Why The Gaza Flotilla Attack Proves That I Am Right About Israel / Palestine
There can be no doubt that Israel’s botched attack on the humanitarian activist flotilla marks a significant turning point in the ongoing conflict between Israel and the Palestinians. Yet commentators from both sides, as well as those trying to take a more balanced view, have all missed the most important point. What the attack shows, plain as day, is that my own opinions on the issue are the only correct ones, and everyone else is painfully wrong. The failure of everyone else to see how right I am can lead only to tragic consequences.
First, a little historical background. The side of the conflict that I support comprises nothing but honourable and courageous men and women. They are motivated by nothing more than a desire to defend their own families and rich culture. Their cause is right and these people are completely justified in every action, no matter what they do. By contrast, the other side is composed entirely of amoral murderous thugs who will stop at nothing to achieve their ends. Far from achieving a just settlement and a lasting peace, these thugs are only interested in perpetuating the cycle of violence and brutality.
I will admit that there are some innocent casualties on the other side of the conflict, and this is to be regretted, but let us look more closely. Just how innocent are they? It is clear that these people are giving succour to what is nothing more than terrorism, plain and simple. Their losses frankly pale into insignificance when compared to the tragedy of the truly innocent lives that are blighted daily on the side that I support. These are just ordinary people trying to go about their daily business in the face of increasingly vicious and brutal violence.

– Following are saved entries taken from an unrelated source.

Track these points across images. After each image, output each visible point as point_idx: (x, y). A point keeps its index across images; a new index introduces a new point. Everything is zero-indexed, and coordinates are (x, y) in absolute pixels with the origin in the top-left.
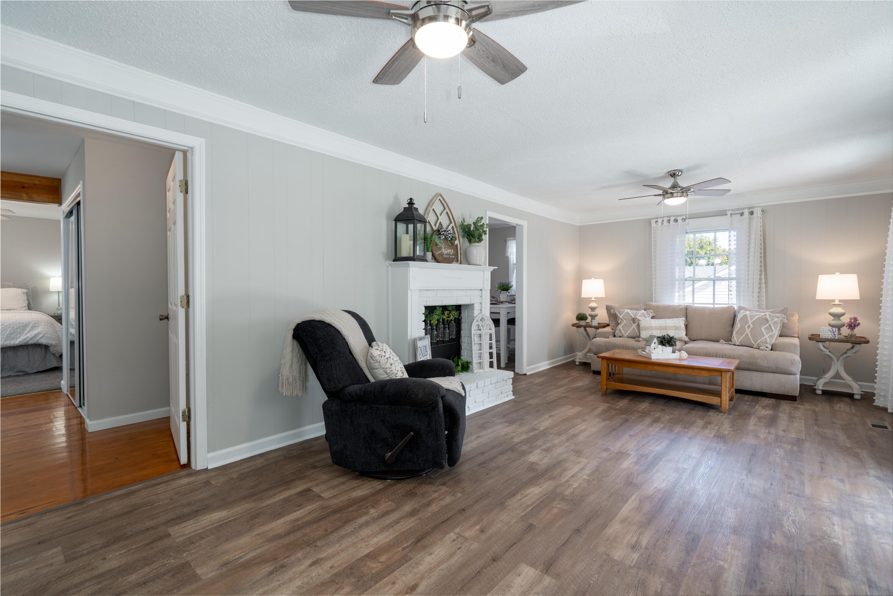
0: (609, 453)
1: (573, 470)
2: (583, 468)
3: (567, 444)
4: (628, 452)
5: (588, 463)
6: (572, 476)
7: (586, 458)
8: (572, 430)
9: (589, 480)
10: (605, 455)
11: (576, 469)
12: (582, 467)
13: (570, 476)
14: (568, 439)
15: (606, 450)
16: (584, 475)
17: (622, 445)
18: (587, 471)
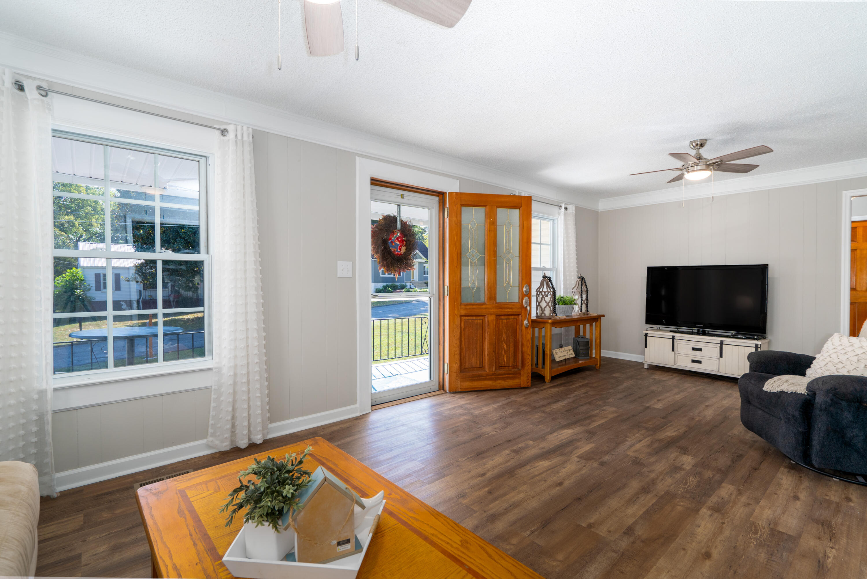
0: (601, 460)
1: (641, 445)
2: (631, 446)
3: (653, 475)
4: (578, 460)
5: (626, 450)
6: (641, 441)
7: (628, 455)
8: (651, 504)
9: (626, 437)
10: (606, 458)
11: (638, 446)
12: (633, 448)
13: (643, 441)
14: (653, 483)
15: (603, 464)
16: (631, 441)
17: (580, 470)
18: (628, 443)
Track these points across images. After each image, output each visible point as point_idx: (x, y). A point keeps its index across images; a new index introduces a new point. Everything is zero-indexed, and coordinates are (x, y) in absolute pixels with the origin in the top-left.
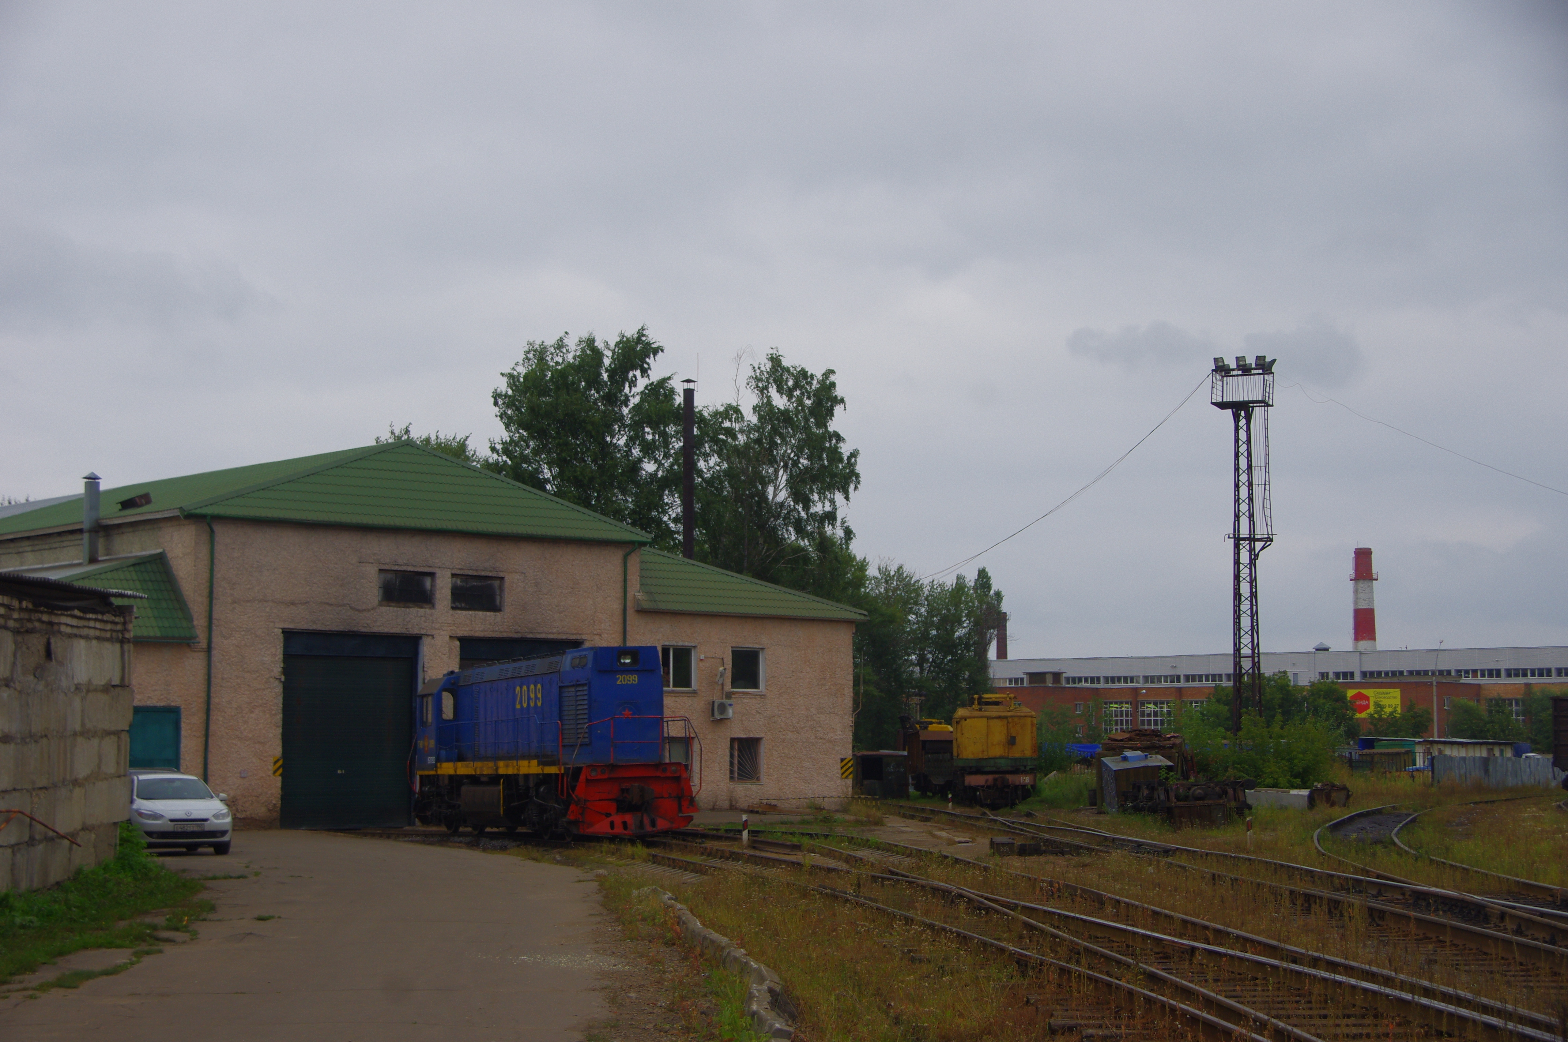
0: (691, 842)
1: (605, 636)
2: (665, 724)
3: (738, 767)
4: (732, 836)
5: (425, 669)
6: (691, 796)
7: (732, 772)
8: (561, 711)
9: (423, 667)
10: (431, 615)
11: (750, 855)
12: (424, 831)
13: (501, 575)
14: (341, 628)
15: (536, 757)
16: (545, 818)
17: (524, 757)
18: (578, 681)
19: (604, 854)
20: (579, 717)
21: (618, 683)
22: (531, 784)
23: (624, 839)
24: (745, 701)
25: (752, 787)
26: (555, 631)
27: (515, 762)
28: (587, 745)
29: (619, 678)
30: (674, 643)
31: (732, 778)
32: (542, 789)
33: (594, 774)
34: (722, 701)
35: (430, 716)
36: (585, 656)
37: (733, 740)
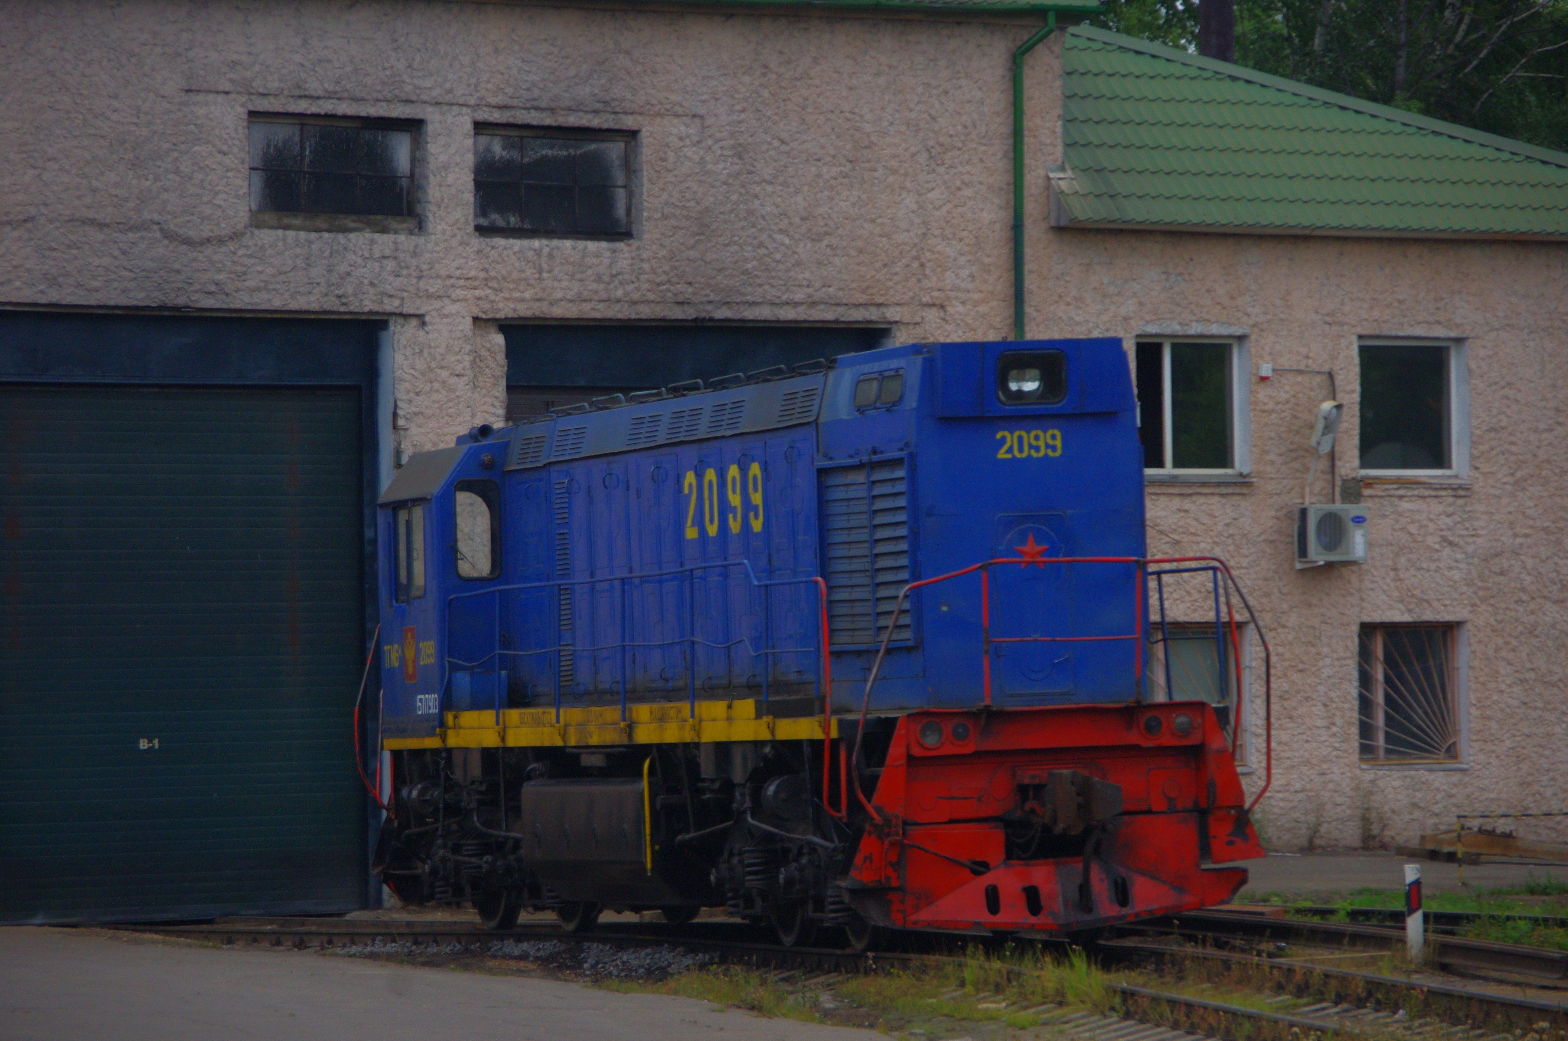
0: (1243, 951)
1: (956, 309)
2: (1152, 584)
3: (1387, 715)
4: (1372, 930)
5: (401, 422)
6: (1240, 807)
7: (1366, 730)
8: (823, 545)
9: (395, 415)
10: (414, 254)
11: (1432, 993)
12: (409, 924)
13: (628, 122)
14: (137, 297)
15: (751, 689)
16: (781, 878)
17: (711, 692)
18: (875, 452)
19: (969, 989)
20: (882, 563)
21: (1002, 455)
22: (738, 775)
23: (1031, 943)
24: (1406, 505)
25: (1432, 777)
26: (799, 296)
27: (686, 707)
28: (909, 649)
29: (1004, 439)
30: (1176, 328)
31: (1366, 750)
32: (771, 790)
33: (931, 740)
34: (1331, 507)
35: (419, 567)
36: (897, 374)
37: (1367, 630)
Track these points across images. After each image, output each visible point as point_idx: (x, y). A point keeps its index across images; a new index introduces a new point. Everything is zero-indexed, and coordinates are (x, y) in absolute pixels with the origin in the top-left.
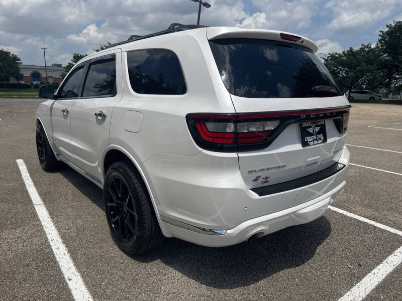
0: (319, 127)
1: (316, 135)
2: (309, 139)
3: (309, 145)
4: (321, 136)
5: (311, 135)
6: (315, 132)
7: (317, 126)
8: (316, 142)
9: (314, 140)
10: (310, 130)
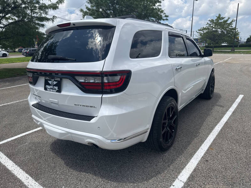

That violence must stop and it must stop now. Of course, until it does, it is hard to see how the side that I support can be blamed for responding to violence with violence. Everyone has the right to defend themselves.
This is the context in which the flotilla attack must be understood.
It should by now be blatantly obvious that every account of the attack given by the other side of the conflict is nothing but a pack of lies designed to pull the wool over the eyes of the international community. This will not work. The facts of the matter are plain – yet again it is those on my side of the conflict that have been brutally wronged. It is hard to understand how anyone cannot see this. The voices of those who support the other side of the conflict would be tiresome were they not so dangerous. The result is business as usual, as a cowardly British government and utterly ineffectual UN capitulate to those voices in an entirely predictable way. This is nothing more than a recipe for more violence and bloodshed.
The biased reporting from the BBC should come as a surprise to no-one. Time and again they give those on the other side of the conflict an easy ride. At the same time they twist the words of those speaking for my side in order to make them look ridiculous, belittling the importance of our just cause. This is an insult - the facts of the situation are clear and easily found on Google. Yet the BBC seems to ignore facts, preferring instead to act as if they are actually part of the other side’s own propaganda machine. Is this what we pay our licence fee for?
The newspapers are no better. Only yesterday the Guardian printed an editorial article in the Comment Is Free section of its website which made me more angry than anything I have read on this subject in weeks. Unbelievable though it may seem, this article was actually trying to defend the indefensible. The piece made it seem as if the side of the conflict which I do not support had some kind of justification for its actions. There may be merit in this kind of thing as an abstract thought experiment, but not at a time like this when lives are at stake. It is sad to find such sheer moral bankruptcy from a paper with a once proud tradition.
There is a sense of urgency here. I call upon everyone who supports the other side of the conflict to stop doing so immediately and to realise that actually it is my side of the conflict who are in the right and who have always been in the right. Only in this way can peace finally be achieved in the Middle East.